Kroger just began offering the test Wednesday and already there has been quite a bit of interest.

“Well a large amount of patients are asymptomatic. They don’t have any symptoms, but maybe they were around someone who did have COVID, and they were asymptomatic, and they’re just curious if they have the antibodies,” Henson said.

Medical research is still being done to learn how often reinfection occurs after testing positive for COVID-19.

Dr. Amber Thacker is a hospitalist at Regional One.

Wednesday Thacker addressed the concern of COVID reinfection during Regional One’s “We Are One” virtual series.

“So far what we do know is those patients that recover from COVID maintain a relatively high amount of antibodies against the virus and their bloodstream for about three month,s and then after that time, it appears that they decline,” Thacker said.

Thacker says there is an assumption that former COVID-positive patients lose some immunity over time.

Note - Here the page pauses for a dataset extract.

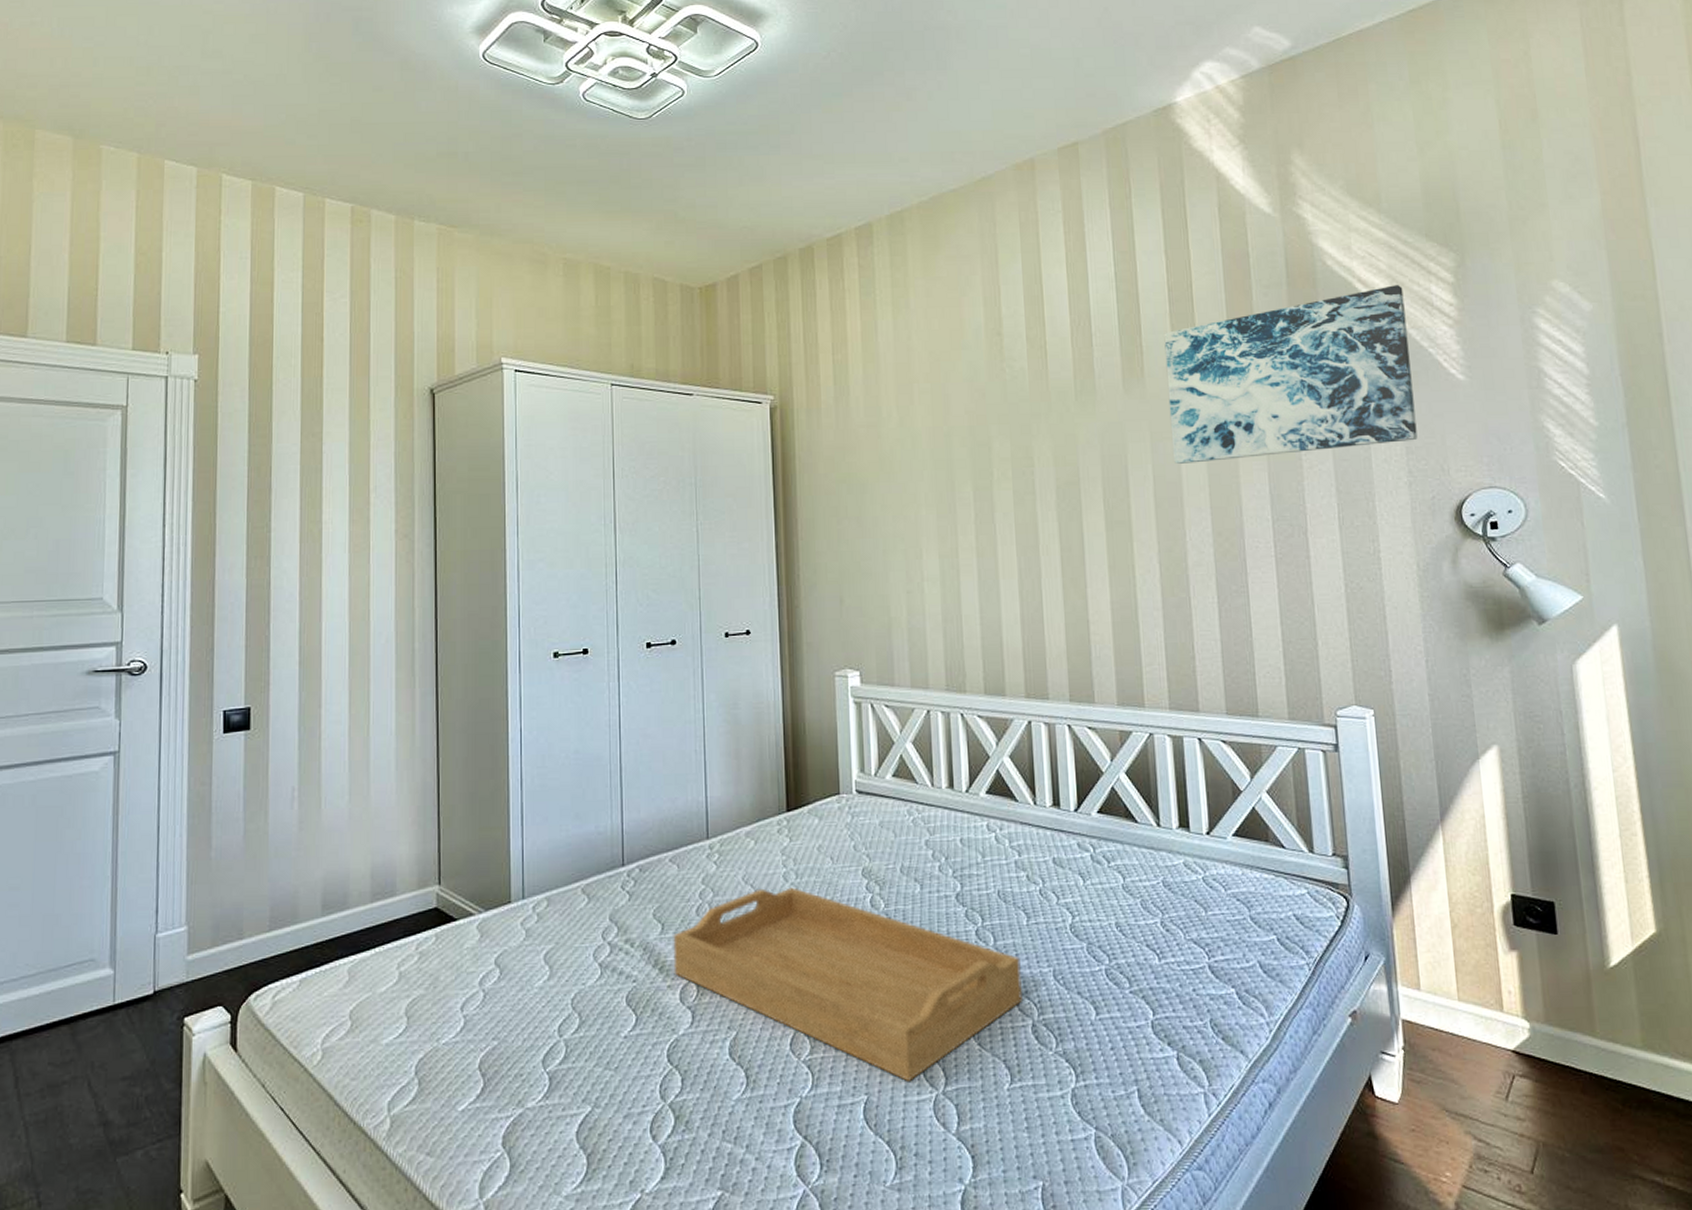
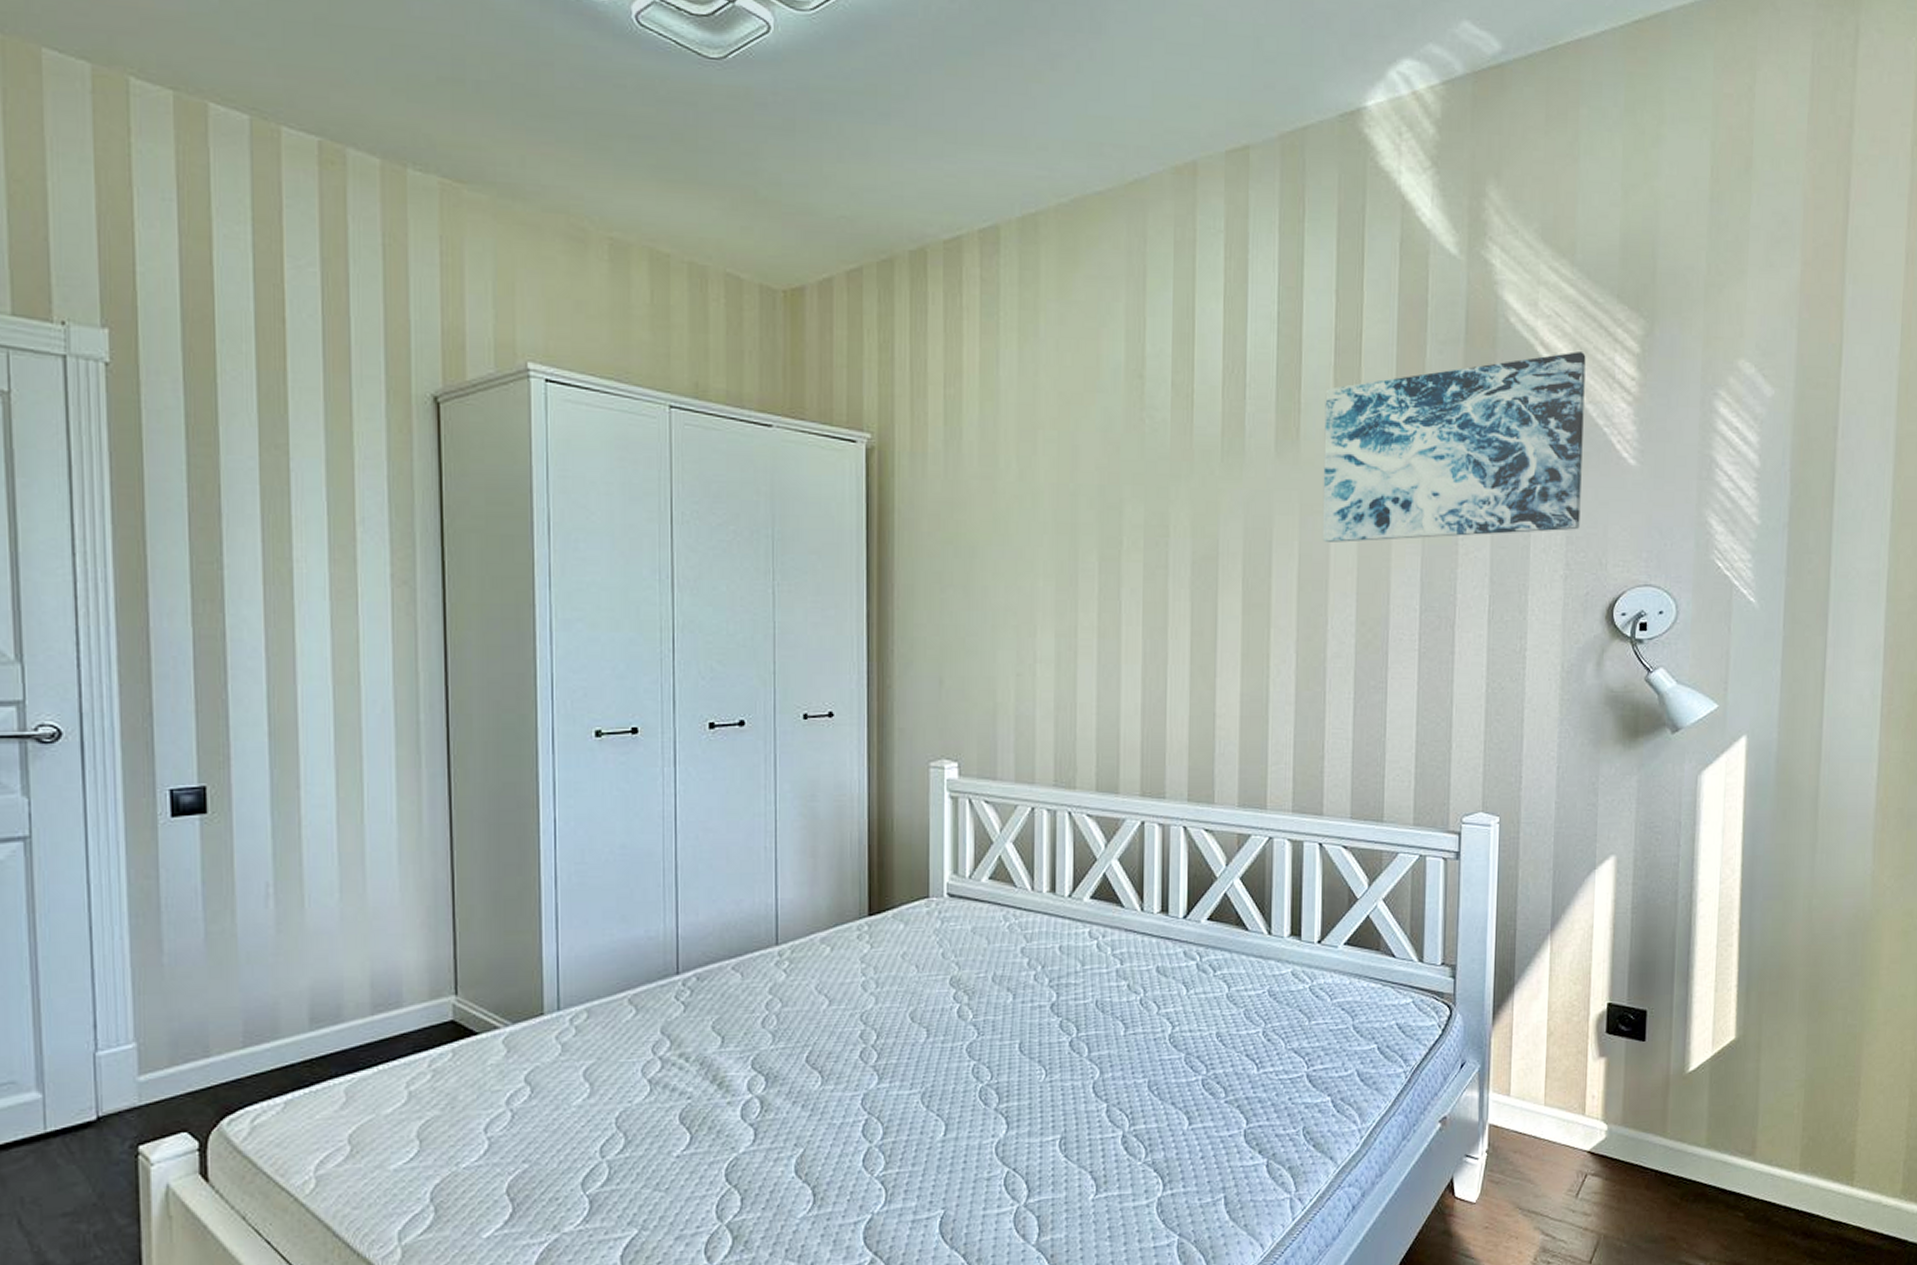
serving tray: present [673,887,1022,1082] -> none [734,997,1114,1196]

“We do know some patients do become reinfected and really as with many other common viruses, but this isn’t thought at this time to be a routine occurrence, but time will really tell,” Thacker explained.

However, if you’re curious about past exposures to the virus, a quick trip to your Kroger pharmacy can provide you those answers, but it’s not meant to allow patients to let their guard down.

“Well you still have to wear your mask. You still have to wash your hands. Those are the most important things,” Henson said.

Henson says they are not accepting insurance for these tests, but people can pay for the tests using health savings or flexible spending accounts.